However, we had hardly gone a few kilometres when Major Győző Adolf, commander of the 21st Frontier Guard Battalion, came towards us on a motor-bicycle, a submachine-gun in his hand. He stopped our troop and gave the command that we should move into a firing position and fire back at the Russians because we had to defend our homeland at just this point. We pretended to fulfil his command. A few of us moved into the small corn fields on the lefthand side of the road. Meanwhile the two armour piercing guns of our unit arrived, each of them drawn by a pair of horses. They were posted into a firing emplacement there on the roadside, and fired once or twice at random. Before they could fire for the second time the Russians had fired back with trench mortar; they hit directly, killing two horses harnessed to one of the guns and the two gun-operators. This event took place in the presence of the major. Then he also admitted that it was not possible to hold the Russians back with such force as we had, and he gave the command for the withdrawal. He, himself turned back, and returned to his own unit. As we observed that the Russians only attacked and fired at us when we fired back, we did not fire back any more, we just marched forward hurriedly. Sometimes they threw mines after us, to the left and to the right side of the road. After walking several kilometres we arrived at the dividing ridge named Balázs, not at the peak, but at the so-called “neck of Balázs”. Then we stopped and rest was ordered. Later we got some kind of cooked meal - maybe bean-goulash. Here I must mention that during our retreat, not long after the return of Major Adolf to his own battalion, we met a well-equipped unit of the 21st Frontier Guards which relieved us, and as we discovered later, they were able to halt the Russian advance temporarily.

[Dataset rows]
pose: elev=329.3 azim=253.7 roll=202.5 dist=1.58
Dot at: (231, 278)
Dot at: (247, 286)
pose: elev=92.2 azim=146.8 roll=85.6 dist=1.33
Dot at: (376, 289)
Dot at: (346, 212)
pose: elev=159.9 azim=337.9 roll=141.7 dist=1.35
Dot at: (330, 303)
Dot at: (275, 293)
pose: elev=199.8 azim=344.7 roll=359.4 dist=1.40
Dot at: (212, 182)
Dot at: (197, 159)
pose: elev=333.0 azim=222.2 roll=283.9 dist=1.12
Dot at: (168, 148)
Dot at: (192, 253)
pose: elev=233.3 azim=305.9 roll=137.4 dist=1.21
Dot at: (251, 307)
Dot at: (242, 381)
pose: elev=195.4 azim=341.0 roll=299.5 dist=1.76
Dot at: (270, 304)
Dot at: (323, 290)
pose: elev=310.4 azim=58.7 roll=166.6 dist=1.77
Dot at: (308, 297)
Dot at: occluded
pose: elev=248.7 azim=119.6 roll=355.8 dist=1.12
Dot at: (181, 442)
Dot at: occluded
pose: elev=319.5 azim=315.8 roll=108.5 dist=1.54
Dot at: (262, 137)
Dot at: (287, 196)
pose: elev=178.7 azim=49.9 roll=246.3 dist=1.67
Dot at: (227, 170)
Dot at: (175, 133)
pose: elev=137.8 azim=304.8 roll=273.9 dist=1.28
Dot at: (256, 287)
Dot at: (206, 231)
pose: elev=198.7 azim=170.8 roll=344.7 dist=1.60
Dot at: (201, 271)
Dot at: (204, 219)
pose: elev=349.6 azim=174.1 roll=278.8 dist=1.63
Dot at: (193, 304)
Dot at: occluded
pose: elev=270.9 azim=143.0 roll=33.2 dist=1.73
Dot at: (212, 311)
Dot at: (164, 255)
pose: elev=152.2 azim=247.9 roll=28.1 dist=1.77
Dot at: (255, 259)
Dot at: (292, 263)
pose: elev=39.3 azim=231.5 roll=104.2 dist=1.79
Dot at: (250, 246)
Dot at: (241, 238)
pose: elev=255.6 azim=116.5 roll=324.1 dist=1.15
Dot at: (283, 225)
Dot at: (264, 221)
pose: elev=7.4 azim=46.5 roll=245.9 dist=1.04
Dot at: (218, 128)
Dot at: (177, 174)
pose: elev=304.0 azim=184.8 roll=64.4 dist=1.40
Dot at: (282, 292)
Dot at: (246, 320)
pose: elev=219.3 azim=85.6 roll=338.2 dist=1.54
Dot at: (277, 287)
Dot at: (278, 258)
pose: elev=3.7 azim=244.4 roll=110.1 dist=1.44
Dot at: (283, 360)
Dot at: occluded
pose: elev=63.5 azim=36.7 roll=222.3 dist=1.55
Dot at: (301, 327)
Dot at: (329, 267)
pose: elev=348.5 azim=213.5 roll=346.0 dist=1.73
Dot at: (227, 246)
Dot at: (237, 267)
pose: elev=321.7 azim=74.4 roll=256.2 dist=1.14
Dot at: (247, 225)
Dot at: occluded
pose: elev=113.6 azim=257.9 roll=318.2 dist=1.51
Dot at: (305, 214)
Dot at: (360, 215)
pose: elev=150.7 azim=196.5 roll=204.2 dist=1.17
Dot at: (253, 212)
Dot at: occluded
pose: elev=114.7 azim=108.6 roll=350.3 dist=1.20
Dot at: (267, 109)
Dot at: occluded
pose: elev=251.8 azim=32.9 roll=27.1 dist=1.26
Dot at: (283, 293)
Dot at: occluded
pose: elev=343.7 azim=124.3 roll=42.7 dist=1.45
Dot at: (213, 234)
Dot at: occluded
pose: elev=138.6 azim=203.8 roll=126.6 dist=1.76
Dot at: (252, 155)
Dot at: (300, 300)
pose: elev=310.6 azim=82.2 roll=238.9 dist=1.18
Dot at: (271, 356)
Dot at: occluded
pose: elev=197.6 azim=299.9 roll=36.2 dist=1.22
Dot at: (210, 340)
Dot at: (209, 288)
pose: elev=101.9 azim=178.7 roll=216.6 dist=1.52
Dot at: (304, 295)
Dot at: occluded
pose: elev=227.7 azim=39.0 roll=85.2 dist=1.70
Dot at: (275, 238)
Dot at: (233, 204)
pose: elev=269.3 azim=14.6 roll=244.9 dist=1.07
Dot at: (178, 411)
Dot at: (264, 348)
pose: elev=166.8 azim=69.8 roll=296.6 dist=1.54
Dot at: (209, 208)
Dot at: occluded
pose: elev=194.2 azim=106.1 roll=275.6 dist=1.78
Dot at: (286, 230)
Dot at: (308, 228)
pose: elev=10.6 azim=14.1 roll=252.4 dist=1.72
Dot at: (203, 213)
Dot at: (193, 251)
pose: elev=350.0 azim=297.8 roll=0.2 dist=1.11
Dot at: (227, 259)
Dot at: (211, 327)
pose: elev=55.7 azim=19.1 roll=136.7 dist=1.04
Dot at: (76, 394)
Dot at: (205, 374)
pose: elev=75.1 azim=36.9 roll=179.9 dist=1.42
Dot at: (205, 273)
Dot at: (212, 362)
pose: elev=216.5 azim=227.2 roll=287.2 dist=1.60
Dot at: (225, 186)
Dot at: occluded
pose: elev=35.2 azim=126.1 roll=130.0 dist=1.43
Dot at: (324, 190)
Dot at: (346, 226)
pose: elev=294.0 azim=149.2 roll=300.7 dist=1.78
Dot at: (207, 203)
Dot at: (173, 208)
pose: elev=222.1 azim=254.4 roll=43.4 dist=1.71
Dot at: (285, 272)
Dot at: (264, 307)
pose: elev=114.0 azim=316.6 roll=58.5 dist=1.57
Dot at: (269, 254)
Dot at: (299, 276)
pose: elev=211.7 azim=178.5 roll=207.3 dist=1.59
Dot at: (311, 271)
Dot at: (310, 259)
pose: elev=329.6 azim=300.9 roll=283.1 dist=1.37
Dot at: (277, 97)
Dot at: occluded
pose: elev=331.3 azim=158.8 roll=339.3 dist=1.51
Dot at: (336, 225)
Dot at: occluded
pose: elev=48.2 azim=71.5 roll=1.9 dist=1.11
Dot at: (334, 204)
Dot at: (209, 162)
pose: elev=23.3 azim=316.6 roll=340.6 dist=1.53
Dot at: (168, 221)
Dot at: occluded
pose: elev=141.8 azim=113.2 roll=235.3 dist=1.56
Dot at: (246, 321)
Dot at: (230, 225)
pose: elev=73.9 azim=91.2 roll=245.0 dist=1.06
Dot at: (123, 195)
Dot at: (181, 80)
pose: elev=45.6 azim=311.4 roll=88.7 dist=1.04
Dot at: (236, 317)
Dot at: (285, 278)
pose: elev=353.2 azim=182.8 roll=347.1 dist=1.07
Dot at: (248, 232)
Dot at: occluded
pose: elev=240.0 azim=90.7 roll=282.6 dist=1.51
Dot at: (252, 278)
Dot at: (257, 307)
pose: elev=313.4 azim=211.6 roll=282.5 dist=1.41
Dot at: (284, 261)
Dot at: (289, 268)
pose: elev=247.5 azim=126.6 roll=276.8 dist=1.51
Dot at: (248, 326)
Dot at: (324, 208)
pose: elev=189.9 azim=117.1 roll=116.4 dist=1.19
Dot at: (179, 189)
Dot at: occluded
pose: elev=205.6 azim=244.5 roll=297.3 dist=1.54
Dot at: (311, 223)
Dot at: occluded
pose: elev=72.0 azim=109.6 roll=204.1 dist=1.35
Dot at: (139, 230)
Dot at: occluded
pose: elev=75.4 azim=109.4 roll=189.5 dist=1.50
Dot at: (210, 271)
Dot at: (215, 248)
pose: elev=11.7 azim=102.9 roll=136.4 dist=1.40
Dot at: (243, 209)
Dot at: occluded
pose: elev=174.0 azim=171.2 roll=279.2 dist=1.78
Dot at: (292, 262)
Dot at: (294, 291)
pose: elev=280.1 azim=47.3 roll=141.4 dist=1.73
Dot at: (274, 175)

**TASK SET**
- 1) In the war memoir excerpt, who commanded the 21st Frontier Guard Battalion?
- 2) Name every weapon or kind of ordnance that the war memoir excerpt mentions.
- 3) Pick up the war memoir excerpt after its final sentence and continue the account.

**TASK RESULTS**
- 1) Major Győző Adolf

- 2) submachine-gun, armour piercing guns, trench mortar, mines

- 3)
I would finish my story here, when our battalion arrived at the Balázs-peak retreating from Békás if I only wanted to tell the story of the first battle. But as our defensive combat was not finished here, our first battle was succeeded by a second, and by many more. I think it is right to tell the more interesting special stories, the events of the other battles here.
So, having rested for a few hours on the Balázs-peak our battalion was sent out to the very high mountain named Hegyes, east of the centre of Tölgyes village and straight into the first line, where we repelled the Russian attacks several times a day at least for about ten days, in spite of our poor equipment and in spite of heavy losses from furious battles. In order to avoid any misunderstanding I should mention that the ten day resistance at this front section, the so-called Tölgyesi-defile, was only possible because the German and Hungarian headquarters concentrated all the military forces at their disposal there. These were the remnants of the German troops who had pulled back from the territory of Moldavia (infantry troops and strong heavy armament), and one of the units of the well trained and well equipped 21st Frontier Guard Battalion, which had moved into the fortresses constructed much earlier on the two sides of the road. Also, the 1st and 2nd Székely Frontier Guard Battalions, and other Hungarian military units I didn’t know, had taken up positions on the right and left sides of the defile.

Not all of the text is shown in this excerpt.